Der klagende Arbeitnehmer erhielt in den Jahren 2002 bis 2007 jeweils ein Weihnachtsgeld in Höhe eines Bruttomonatsgehalts, wobei der Arbeitgeber bei Auszahlung keinen ausdrücklichen Vorbehalt erklärte. Aufgrund der Wirtschaftskrise verweigerte der Arbeitgeber unter dem Hinweis auf die arbeitsvertragliche Freiwilligkeitsklausel die Zahlung eines Weihnachtsgeldes für das Jahr 2008.

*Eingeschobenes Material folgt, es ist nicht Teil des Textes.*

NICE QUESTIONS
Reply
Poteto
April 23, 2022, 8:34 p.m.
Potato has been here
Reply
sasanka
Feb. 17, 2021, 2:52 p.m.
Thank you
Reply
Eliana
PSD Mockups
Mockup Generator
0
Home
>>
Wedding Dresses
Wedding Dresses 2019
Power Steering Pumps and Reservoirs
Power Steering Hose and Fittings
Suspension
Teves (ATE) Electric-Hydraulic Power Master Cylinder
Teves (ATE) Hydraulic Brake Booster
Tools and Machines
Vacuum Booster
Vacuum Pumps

Die im Arbeitsvertrag enthaltende Klausel hatte folgenden Wortlaut: “Soweit der Arbeitgeber gesetzlich oder durch Tarifvertrag nicht vorgeschriebene Leistungen, wie Prämien, Zulagen, Urlaubsgeld, Gratifikationen, Weihnachtsgratifikationen gewährt, erfolgen sie freiwillig und ohne jede rechtliche Verpflichtung. Sie sind daher jederzeit ohne Wahrung einer besonderen Frist widerrufbar.”

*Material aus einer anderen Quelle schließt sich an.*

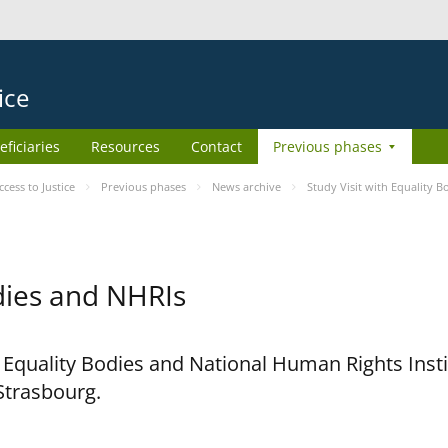
ice
eficiaries
Resources
Contact
Previous phases
ess to Justice
Previous phases
News archive
Study Visit with Equality 
odies and NHRIs
h Equality Bodies and National Human Rights Ins
 Strasbourg.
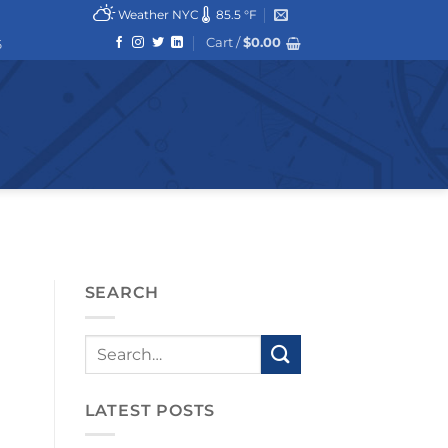
Weather NYC
85.5 °F
Cart /
$
0.00
6
SEARCH
LATEST POSTS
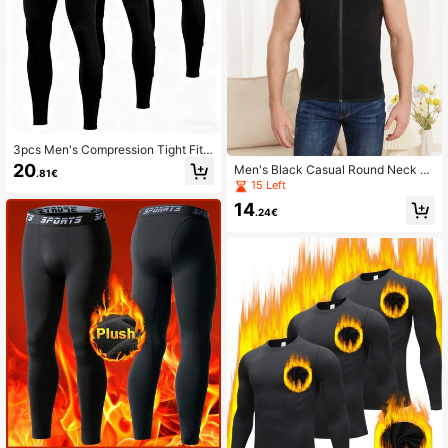
3pcs Men's Compression Tight Fit
Sports Pants, With Pockets, Runnin
20
Men's Black Casual Round Neck Sl
.81€
g Training Fitness Leggings, High El
eeveless Zipper Plain Thermal Vest
15 Left
asticity Lightweight Quick-Dry Com
fortable Cycling Wear
14
.24€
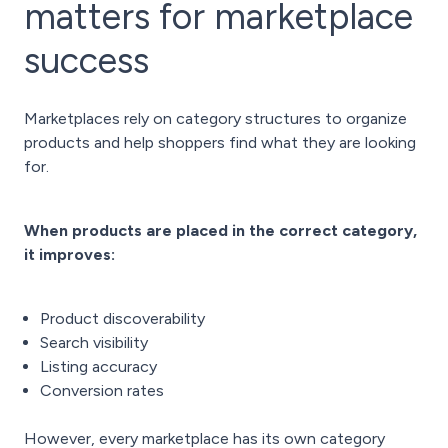
matters for marketplace
success
Marketplaces rely on category structures to organize
products and help shoppers find what they are looking
for.
When products are placed in the correct category,
it improves:
Product discoverability
Search visibility
Listing accuracy
Conversion rates
However, every marketplace has its own category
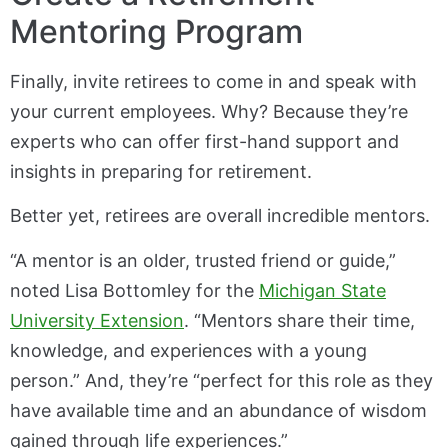
Mentoring Program
Finally, invite retirees to come in and speak with
your current employees. Why? Because they’re
experts who can offer first-hand support and
insights in preparing for retirement.
Better yet, retirees are overall incredible mentors.
“A mentor is an older, trusted friend or guide,”
noted Lisa Bottomley for the
Michigan State
University Extension
. “Mentors share their time,
knowledge, and experiences with a young
person.” And, they’re “perfect for this role as they
have available time and an abundance of wisdom
gained through life experiences.”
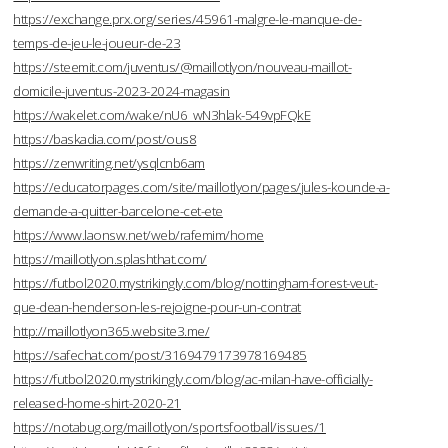
https://exchange.prx.org/series/45961-malgre-le-manque-de-
temps-de-jeu-le-joueur-de-23
https://steemit.com/juventus/@maillotlyon/nouveau-maillot-
domicile-juventus-2023-2024-magasin
https://wakelet.com/wake/nU6_wN3hlak-549vpFQkE
https://baskadia.com/post/ous8
https://zenwriting.net/ysqlcnb6am
https://educatorpages.com/site/maillotlyon/pages/jules-kounde-a-
demande-a-quitter-barcelone-cet-ete
https://www.laonsw.net/web/rafemim/home
https://maillotlyon.splashthat.com/
https://futbol2020.mystrikingly.com/blog/nottingham-forest-veut-
que-dean-henderson-les-rejoigne-pour-un-contrat
http://maillotlyon365.website3.me/
https://safechat.com/post/3169479173978169485
https://futbol2020.mystrikingly.com/blog/ac-milan-have-officially-
released-home-shirt-2020-21
https://notabug.org/maillotlyon/sportsfootball/issues/1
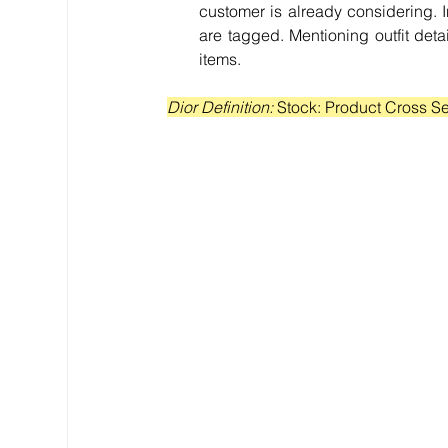
customer is already considering. In 
are tagged. Mentioning outfit det
items.
Dior Definition: 
Stock: Product Cross Se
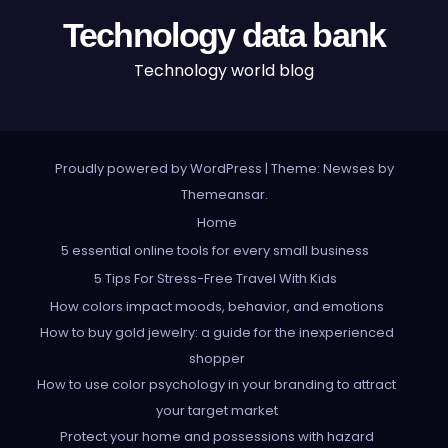
Technology data bank
Technology world blog
Proudly powered by WordPress
|
Theme: Newses by
Themeansar
.
Home
5 essential online tools for every small business
5 Tips For Stress-Free Travel With Kids
How colors impact moods, behavior, and emotions
How to buy gold jewelry: a guide for the inexperienced
shopper
How to use color psychology in your branding to attract
your target market
Protect your home and possessions with hazard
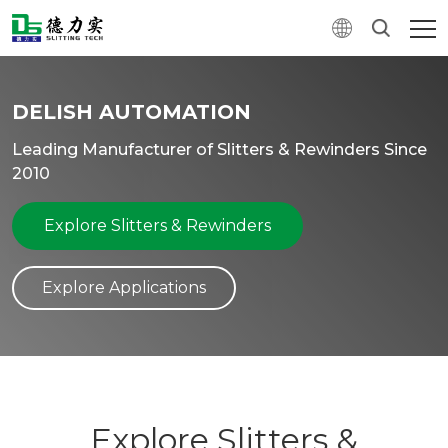
DELISH AUTOMATION
Leading Manufacturer of Slitters & Rewinders Since
2010
Explore Slitters & Rewinders
Explore Applications
Explore Slitters &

Diese Klausel erklärte der 10. Senat für unklar und damit insgesamt für unwirksam, sodass der Arbeitgeber auch für das Jahr 2008 Weihnachtsgeld zahlen muss.

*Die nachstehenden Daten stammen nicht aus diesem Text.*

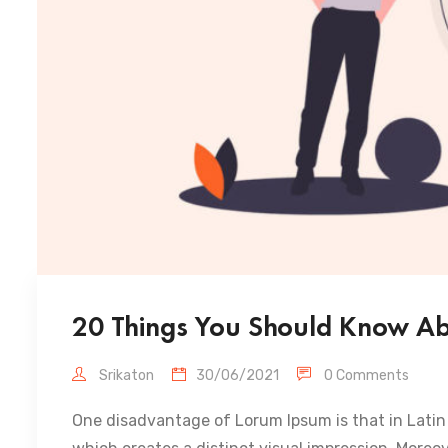
20 Things You Should Know Abo
Srikaton
30/06/2021
0 Comments
One disadvantage of Lorum Ipsum is that in Latin 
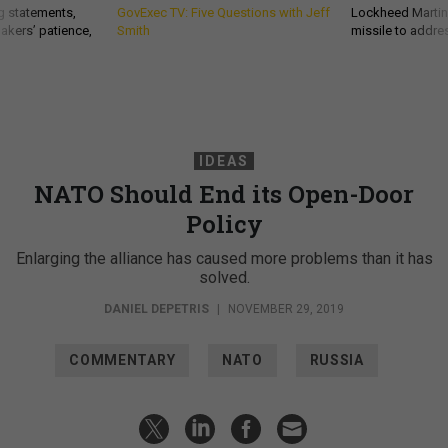
g statements,
GovExec TV: Five Questions with Jeff
Lockheed Martin 
akers’ patience,
Smith
missile to addre
IDEAS
NATO Should End its Open-Door
Policy
Enlarging the alliance has caused more problems than it has
solved.
DANIEL DEPETRIS
|
NOVEMBER 29, 2019
COMMENTARY
NATO
RUSSIA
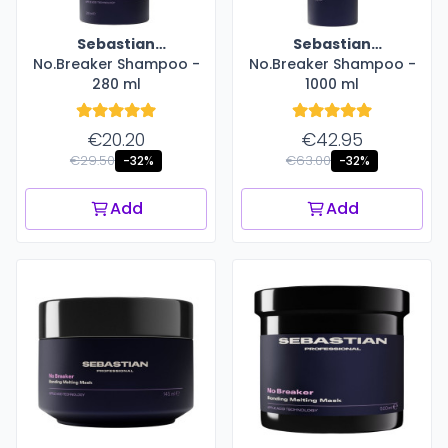
Sebastian
Sebastian
No.Breaker Shampoo -
Professional
No.Breaker Shampoo -
Professional
280 ml
1000 ml
€20.20
€42.95
€29.50
€63.00
-32%
-32%
Add
Add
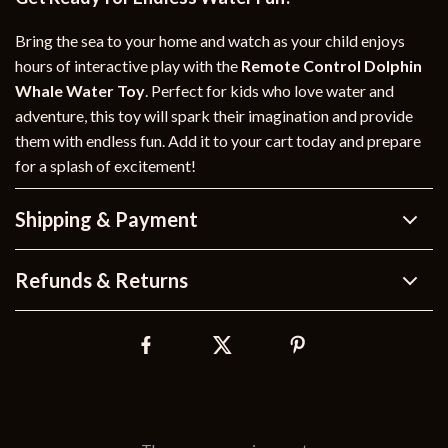
Bring the sea to your home and watch as your child enjoys
hours of interactive play with the
Remote Control Dolphin
Whale Water Toy
. Perfect for kids who love water and
adventure, this toy will spark their imagination and provide
them with endless fun. Add it to your cart today and prepare
for a splash of excitement!
Shipping & Payment
Refunds & Returns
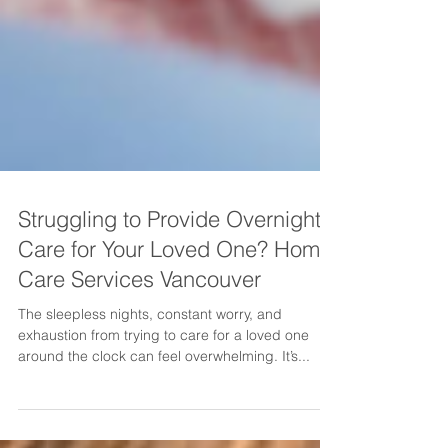
Struggling to Provide Overnight
Care for Your Loved One? Home
Care Services Vancouver
The sleepless nights, constant worry, and
exhaustion from trying to care for a loved one
around the clock can feel overwhelming. It’s...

Diesbezüglich führten die Richter aus, dass ein klar und verständlich formulierter Freiwilligkeitsvorbehalt zwar einen zukünftigen Sonderzahlungsanspruch ausschließt. Dies gilt aber nicht, wenn dieser als Allgemeine Geschäftsbedingung formulierte Vorbehalt mehrdeutig ist und somit gegen § 307 BGB verstößt, denn eine unklare oder intransparente Arbeitsvertragsklausel ist nicht geeignet, das Entstehen eines zukünftigen Rechtsanspruchs zu verhindern.

Bereits in früheren Entscheidungen zeigte das BAG auf, dass sich die Formulierungen „freiwillig“ und „Widerruf“ inhaltlich nicht miteinander vereinbaren lassen. So lässt der Freiwilligkeitsvorbehalt einen Zahlungsanspruch gar nicht erst entstehen, während ein Widerruf einseitig einen bestehenden Anspruch beseitigt.

Damit sei auch im vorliegenden Fall die Klausel nicht geeignet, das mehrfache, tatsächliche Erklärungsverhalten des Arbeitgebers hinreichend zu entwerten. Sie ziele nicht eindeutig darauf ab, einen künftigen Rechtsanspruch zu verhindern sondern könne genauso gut dahingehend verstanden werden, dass sich der Arbeitgeber aus freien Stücken zur Zahlung verpflichten wollte. Außerdem setze der vorbehaltene Widerruf einen entstandenen Anspruch voraus.

BAG, Urt. v. 08.12.2010

Az.: 10 AZR 671/09

Praxistipp: Achten Sie bei der Vereinbarung eines Freiwilligkeitsvorbehalts auf eine korrekte Formulierung.